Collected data
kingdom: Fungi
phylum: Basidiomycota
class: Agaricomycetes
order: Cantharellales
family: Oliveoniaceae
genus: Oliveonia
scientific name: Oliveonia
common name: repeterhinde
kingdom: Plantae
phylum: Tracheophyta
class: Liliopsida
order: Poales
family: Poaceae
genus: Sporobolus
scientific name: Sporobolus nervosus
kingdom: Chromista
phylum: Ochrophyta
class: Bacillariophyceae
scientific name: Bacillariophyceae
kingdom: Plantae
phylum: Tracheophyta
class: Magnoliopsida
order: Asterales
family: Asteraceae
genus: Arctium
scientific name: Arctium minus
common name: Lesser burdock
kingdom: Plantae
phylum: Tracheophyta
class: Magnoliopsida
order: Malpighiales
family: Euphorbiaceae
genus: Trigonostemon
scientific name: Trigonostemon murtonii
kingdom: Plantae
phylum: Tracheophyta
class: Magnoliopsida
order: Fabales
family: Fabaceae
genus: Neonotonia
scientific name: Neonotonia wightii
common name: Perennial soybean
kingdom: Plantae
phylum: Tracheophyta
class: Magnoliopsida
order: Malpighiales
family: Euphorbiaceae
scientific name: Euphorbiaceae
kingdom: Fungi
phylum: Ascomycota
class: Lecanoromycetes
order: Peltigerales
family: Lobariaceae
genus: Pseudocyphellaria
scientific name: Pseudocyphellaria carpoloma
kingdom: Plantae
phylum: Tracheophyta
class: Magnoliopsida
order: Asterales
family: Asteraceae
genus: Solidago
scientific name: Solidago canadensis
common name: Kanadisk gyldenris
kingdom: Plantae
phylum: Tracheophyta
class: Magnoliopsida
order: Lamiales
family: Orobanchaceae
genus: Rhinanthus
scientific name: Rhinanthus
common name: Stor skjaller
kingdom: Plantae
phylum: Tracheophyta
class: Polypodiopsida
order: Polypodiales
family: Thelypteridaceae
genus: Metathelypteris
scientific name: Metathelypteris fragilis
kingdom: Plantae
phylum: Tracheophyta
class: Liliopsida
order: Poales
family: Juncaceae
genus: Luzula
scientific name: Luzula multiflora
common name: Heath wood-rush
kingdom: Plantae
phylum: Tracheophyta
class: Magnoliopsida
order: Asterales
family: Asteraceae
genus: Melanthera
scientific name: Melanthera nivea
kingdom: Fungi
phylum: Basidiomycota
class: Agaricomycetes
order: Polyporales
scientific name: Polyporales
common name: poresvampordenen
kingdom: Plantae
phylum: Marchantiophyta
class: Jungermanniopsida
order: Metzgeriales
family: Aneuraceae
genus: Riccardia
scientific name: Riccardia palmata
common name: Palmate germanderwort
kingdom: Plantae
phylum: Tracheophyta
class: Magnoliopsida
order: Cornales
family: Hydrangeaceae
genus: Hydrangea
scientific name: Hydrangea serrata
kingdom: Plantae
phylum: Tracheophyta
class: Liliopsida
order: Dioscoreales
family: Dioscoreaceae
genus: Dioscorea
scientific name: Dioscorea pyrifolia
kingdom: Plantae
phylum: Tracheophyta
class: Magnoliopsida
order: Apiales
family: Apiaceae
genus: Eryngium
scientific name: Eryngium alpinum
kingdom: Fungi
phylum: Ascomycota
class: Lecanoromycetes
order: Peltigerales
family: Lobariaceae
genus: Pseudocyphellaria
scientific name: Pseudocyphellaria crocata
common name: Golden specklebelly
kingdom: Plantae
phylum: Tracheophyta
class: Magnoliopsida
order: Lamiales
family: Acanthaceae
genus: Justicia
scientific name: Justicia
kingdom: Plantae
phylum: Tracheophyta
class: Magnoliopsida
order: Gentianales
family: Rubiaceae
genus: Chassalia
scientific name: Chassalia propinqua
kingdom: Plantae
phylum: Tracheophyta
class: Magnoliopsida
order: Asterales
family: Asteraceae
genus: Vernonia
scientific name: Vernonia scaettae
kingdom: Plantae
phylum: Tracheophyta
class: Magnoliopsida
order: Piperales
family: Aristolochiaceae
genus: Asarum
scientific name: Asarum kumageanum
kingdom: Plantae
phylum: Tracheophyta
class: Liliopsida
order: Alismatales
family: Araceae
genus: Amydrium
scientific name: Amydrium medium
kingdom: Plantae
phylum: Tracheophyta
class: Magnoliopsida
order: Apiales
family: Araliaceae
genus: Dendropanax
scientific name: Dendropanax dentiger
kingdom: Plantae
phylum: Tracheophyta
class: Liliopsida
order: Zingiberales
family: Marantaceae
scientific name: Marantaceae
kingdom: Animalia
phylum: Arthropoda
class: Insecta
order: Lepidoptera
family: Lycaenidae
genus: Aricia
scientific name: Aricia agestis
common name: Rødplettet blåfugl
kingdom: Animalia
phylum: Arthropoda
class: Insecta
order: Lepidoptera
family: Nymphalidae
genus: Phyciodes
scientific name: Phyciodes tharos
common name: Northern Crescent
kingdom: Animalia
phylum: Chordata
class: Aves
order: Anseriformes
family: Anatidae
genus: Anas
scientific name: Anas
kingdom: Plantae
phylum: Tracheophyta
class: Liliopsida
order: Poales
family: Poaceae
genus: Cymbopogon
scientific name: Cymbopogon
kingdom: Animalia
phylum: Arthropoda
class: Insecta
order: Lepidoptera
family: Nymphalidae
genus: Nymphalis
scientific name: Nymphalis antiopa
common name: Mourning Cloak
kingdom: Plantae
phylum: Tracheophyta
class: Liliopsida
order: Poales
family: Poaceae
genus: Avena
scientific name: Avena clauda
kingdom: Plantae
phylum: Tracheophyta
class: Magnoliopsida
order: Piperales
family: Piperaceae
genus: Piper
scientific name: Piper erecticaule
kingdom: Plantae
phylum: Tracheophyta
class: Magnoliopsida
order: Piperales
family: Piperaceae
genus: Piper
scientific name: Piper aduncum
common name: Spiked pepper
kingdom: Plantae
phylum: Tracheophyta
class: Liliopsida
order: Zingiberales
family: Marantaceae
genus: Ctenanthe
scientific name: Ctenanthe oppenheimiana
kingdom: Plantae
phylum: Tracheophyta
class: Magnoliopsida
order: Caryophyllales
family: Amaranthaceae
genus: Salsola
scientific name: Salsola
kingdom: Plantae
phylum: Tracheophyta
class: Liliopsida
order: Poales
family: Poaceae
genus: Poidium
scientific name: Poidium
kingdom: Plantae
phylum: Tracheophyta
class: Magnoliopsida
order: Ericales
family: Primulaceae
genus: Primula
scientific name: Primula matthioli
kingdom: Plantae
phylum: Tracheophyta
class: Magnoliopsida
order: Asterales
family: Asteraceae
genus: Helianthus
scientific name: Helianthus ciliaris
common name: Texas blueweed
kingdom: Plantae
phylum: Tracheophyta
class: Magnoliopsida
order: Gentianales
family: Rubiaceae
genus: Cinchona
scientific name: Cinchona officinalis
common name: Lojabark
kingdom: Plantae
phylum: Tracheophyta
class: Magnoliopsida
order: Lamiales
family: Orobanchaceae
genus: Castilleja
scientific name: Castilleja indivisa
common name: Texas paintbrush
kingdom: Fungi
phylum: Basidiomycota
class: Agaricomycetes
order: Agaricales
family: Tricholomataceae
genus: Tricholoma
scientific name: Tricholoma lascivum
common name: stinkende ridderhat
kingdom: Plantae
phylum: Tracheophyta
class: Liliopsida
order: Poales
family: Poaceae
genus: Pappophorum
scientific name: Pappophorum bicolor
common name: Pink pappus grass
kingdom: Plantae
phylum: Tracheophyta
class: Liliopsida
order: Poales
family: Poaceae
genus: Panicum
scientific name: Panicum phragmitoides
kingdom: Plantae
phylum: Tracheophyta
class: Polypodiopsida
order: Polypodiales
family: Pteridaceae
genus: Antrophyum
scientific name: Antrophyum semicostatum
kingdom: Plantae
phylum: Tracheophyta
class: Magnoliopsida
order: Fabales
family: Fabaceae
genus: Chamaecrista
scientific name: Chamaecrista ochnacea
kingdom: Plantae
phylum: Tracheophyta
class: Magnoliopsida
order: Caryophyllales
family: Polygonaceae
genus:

**Given instruction:** Rewrite the data as a numbered list, from the start of the data through the line containing "scientific name: Solidago canadensis". Leave out any blank lines.

**The answer:**
1. kingdom: Fungi
2. phylum: Basidiomycota
3. class: Agaricomycetes
4. order: Cantharellales
5. family: Oliveoniaceae
6. genus: Oliveonia
7. scientific name: Oliveonia
8. common name: repeterhinde
9. kingdom: Plantae
10. phylum: Tracheophyta
11. class: Liliopsida
12. order: Poales
13. family: Poaceae
14. genus: Sporobolus
15. scientific name: Sporobolus nervosus
16. kingdom: Chromista
17. phylum: Ochrophyta
18. class: Bacillariophyceae
19. scientific name: Bacillariophyceae
20. kingdom: Plantae
21. phylum: Tracheophyta
22. class: Magnoliopsida
23. order: Asterales
24. family: Asteraceae
25. genus: Arctium
26. scientific name: Arctium minus
27. common name: Lesser burdock
28. kingdom: Plantae
29. phylum: Tracheophyta
30. class: Magnoliopsida
31. order: Malpighiales
32. family: Euphorbiaceae
33. genus: Trigonostemon
34. scientific name: Trigonostemon murtonii
35. kingdom: Plantae
36. phylum: Tracheophyta
37. class: Magnoliopsida
38. order: Fabales
39. family: Fabaceae
40. genus: Neonotonia
41. scientific name: Neonotonia wightii
42. common name: Perennial soybean
43. kingdom: Plantae
44. phylum: Tracheophyta
45. class: Magnoliopsida
46. order: Malpighiales
47. family: Euphorbiaceae
48. scientific name: Euphorbiaceae
49. kingdom: Fungi
50. phylum: Ascomycota
51. class: Lecanoromycetes
52. order: Peltigerales
53. family: Lobariaceae
54. genus: Pseudocyphellaria
55. scientific name: Pseudocyphellaria carpoloma
56. kingdom: Plantae
57. phylum: Tracheophyta
58. class: Magnoliopsida
59. order: Asterales
60. family: Asteraceae
61. genus: Solidago
62. scientific name: Solidago canadensis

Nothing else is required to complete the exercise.